Copy out every one of the rows below verbatim, line for line.

(Dataset records)
BEGIN
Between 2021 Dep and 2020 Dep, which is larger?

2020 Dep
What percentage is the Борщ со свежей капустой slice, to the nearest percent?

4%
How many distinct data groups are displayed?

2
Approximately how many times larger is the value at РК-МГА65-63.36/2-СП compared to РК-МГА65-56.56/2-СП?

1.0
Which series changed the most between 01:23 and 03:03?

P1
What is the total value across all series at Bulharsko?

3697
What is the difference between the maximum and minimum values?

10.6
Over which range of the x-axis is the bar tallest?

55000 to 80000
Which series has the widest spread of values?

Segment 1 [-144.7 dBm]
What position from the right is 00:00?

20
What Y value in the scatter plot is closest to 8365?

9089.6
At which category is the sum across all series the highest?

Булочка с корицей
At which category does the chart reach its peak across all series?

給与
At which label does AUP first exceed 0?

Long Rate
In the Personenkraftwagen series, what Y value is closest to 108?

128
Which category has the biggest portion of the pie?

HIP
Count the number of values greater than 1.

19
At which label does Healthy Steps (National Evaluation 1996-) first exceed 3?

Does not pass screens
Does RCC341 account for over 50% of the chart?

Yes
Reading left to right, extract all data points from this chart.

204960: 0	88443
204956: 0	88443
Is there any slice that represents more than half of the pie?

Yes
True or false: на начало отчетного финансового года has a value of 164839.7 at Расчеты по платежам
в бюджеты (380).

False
END
> [Answer to the exercise]
Between 2021 Dep and 2020 Dep, which is larger?

2020 Dep
What percentage is the Борщ со свежей капустой slice, to the nearest percent?

4%
How many distinct data groups are displayed?

2
Approximately how many times larger is the value at РК-МГА65-63.36/2-СП compared to РК-МГА65-56.56/2-СП?

1.0
Which series changed the most between 01:23 and 03:03?

P1
What is the total value across all series at Bulharsko?

3697
What is the difference between the maximum and minimum values?

10.6
Over which range of the x-axis is the bar tallest?

55000 to 80000
Which series has the widest spread of values?

Segment 1 [-144.7 dBm]
What position from the right is 00:00?

20
What Y value in the scatter plot is closest to 8365?

9089.6
At which category is the sum across all series the highest?

Булочка с корицей
At which category does the chart reach its peak across all series?

給与
At which label does AUP first exceed 0?

Long Rate
In the Personenkraftwagen series, what Y value is closest to 108?

128
Which category has the biggest portion of the pie?

HIP
Count the number of values greater than 1.

19
At which label does Healthy Steps (National Evaluation 1996-) first exceed 3?

Does not pass screens
Does RCC341 account for over 50% of the chart?

Yes
Reading left to right, extract all data points from this chart.

204960: 0	88443
204956: 0	88443
Is there any slice that represents more than half of the pie?

Yes
True or false: на начало отчетного финансового года has a value of 164839.7 at Расчеты по платежам
в бюджеты (380).

False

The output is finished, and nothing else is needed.